# Records provided:
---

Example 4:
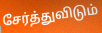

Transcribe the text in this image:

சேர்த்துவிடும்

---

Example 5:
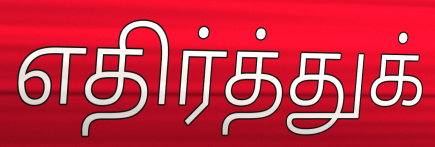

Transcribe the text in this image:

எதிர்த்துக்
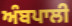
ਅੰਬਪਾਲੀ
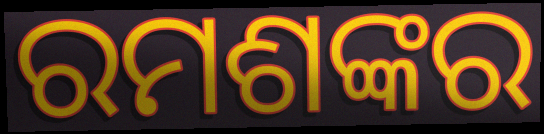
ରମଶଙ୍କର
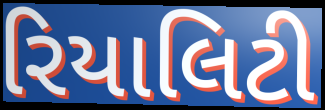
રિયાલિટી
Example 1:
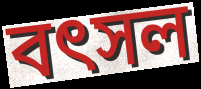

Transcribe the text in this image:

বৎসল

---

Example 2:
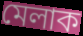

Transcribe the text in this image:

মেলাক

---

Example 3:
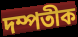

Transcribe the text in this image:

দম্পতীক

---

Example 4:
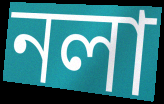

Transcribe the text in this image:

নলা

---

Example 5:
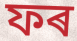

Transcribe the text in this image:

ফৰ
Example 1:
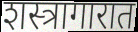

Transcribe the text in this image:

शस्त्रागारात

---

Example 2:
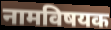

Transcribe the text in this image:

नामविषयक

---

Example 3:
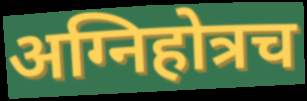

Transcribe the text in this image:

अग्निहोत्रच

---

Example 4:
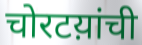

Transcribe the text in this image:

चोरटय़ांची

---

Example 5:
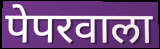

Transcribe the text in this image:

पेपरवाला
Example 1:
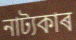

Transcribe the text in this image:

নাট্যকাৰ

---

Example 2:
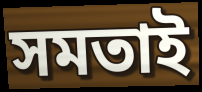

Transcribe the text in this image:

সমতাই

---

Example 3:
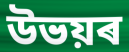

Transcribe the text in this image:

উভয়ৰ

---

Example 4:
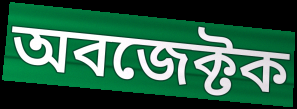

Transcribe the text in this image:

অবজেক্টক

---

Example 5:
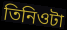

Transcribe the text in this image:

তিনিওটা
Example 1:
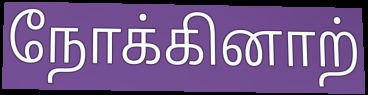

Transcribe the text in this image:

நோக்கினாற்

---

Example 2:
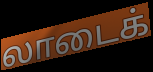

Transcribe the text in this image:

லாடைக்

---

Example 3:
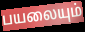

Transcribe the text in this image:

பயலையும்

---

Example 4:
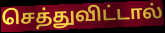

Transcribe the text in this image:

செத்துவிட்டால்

# Exercise objective:
Word for word, retype all of the data above, but include no pictures.

# Answer section:
---

Example 4:

Transcribe the text in this image:

சேர்த்துவிடும்

---

Example 5:

Transcribe the text in this image:

எதிர்த்துக்
ਅੰਬਪਾਲੀ
ରମଶଙ୍କର
રિયાલિટી
Example 1:

Transcribe the text in this image:

বৎসল

---

Example 2:

Transcribe the text in this image:

মেলাক

---

Example 3:

Transcribe the text in this image:

দম্পতীক

---

Example 4:

Transcribe the text in this image:

নলা

---

Example 5:

Transcribe the text in this image:

ফৰ
Example 1:

Transcribe the text in this image:

शस्त्रागारात

---

Example 2:

Transcribe the text in this image:

नामविषयक

---

Example 3:

Transcribe the text in this image:

अग्निहोत्रच

---

Example 4:

Transcribe the text in this image:

चोरटय़ांची

---

Example 5:

Transcribe the text in this image:

पेपरवाला
Example 1:

Transcribe the text in this image:

নাট্যকাৰ

---

Example 2:

Transcribe the text in this image:

সমতাই

---

Example 3:

Transcribe the text in this image:

উভয়ৰ

---

Example 4:

Transcribe the text in this image:

অবজেক্টক

---

Example 5:

Transcribe the text in this image:

তিনিওটা
Example 1:

Transcribe the text in this image:

நோக்கினாற்

---

Example 2:

Transcribe the text in this image:

லாடைக்

---

Example 3:

Transcribe the text in this image:

பயலையும்

---

Example 4:

Transcribe the text in this image:

செத்துவிட்டால்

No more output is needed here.